---- SELECTED EXTRACT

Heat and mass transfer ascend simultaneously between the flow and the leading potentials are of more fabricated in nature. Dufour or diffusion-thermo effect is resulted from the energy flux and the energy fluxes are caused by a composition gradient. Soret or thermal-diffusion effect is involved with mass fluxes which are also related with the temperature gradient. Bishnoi and Bilal [31] have presented three Dimensional Flow of Maxwell Fluid with Soret and Dufour Effects. Venkateswarlu and Satya Narayana [32] investigated the influence of variable thermal conductivity on MHD Casson fluid flow over a stretching sheet with viscous dissipation, Soret and Dufour effects. Recently Venkateswarlu and Satya Narayana [20] viewed soret and dufour effects on MHD flow over a stretching sheet with joule heating.
The Maxwell fluid flow, heat and mass transfer past a stretching surface with Dufour and Soret effects in the presence of nanoparticles is discussed here is a fundamental one that arises in many practical situations such as polymer extrusion process. Keeping this in view, the main objective of the present work is the numerical investigation of thermo diffusion and diffusion thermo effects over a stretching sheet with heat source and viscous dissipation. Similarity solutions are obtained and the reduced ordinary differential equations are solved numerically using explicit finite difference scheme. The effects of different flow parameters encountered in the equations are studied with the help of their graphical representations and tables.

--------
---- INFORMATION PROVIDED

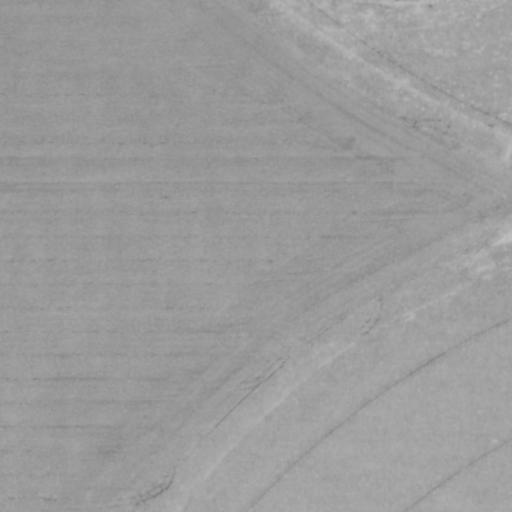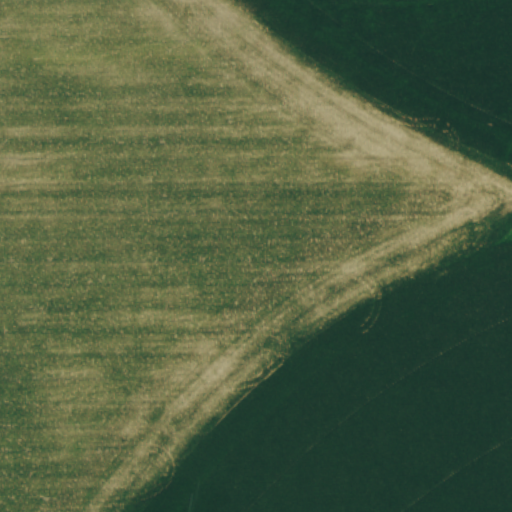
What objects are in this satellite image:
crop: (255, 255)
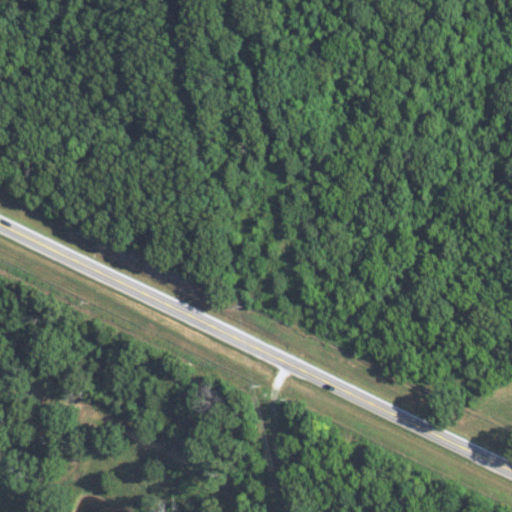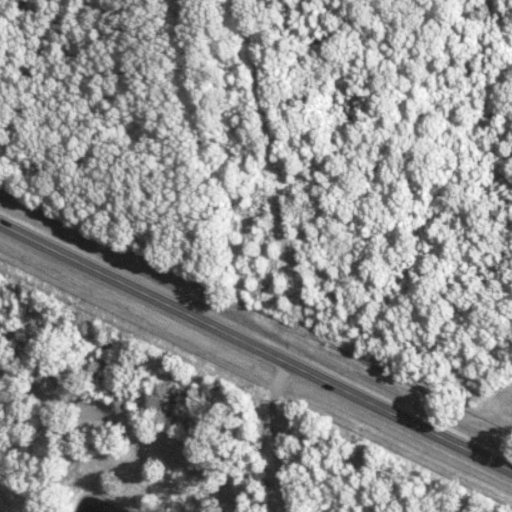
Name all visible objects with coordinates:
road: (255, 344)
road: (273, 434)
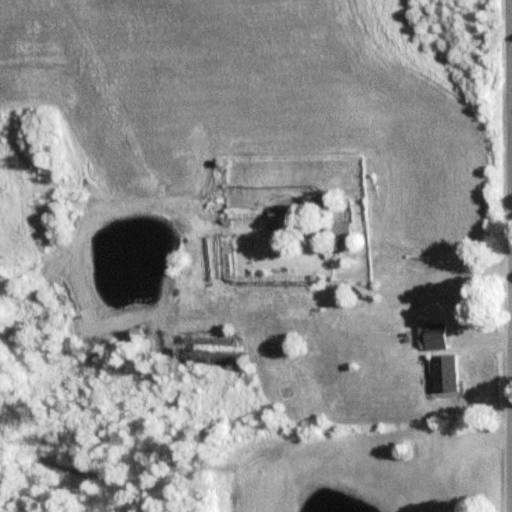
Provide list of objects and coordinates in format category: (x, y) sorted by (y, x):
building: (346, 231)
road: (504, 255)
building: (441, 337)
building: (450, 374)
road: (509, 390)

--------

PROBLEMS TO SOLVE =>
(a) List every bracketed reference number in the passage on Soret and Dufour effects, in the order they appear.
(b) Transcribe the passage on Soret and Dufour effects word for word, starting with "The Maxwell fluid" and going on through "representations and tables.".
The items were drawn from an unrelated source.

RESPONSE LIST =>
(a) [31], [32], [20]

(b)
The Maxwell fluid flow, heat and mass transfer past a stretching surface with Dufour and Soret effects in the presence of nanoparticles is discussed here is a fundamental one that arises in many practical situations such as polymer extrusion process. Keeping this in view, the main objective of the present work is the numerical investigation of thermo diffusion and diffusion thermo effects over a stretching sheet with heat source and viscous dissipation. Similarity solutions are obtained and the reduced ordinary differential equations are solved numerically using explicit finite difference scheme. The effects of different flow parameters encountered in the equations are studied with the help of their graphical representations and tables.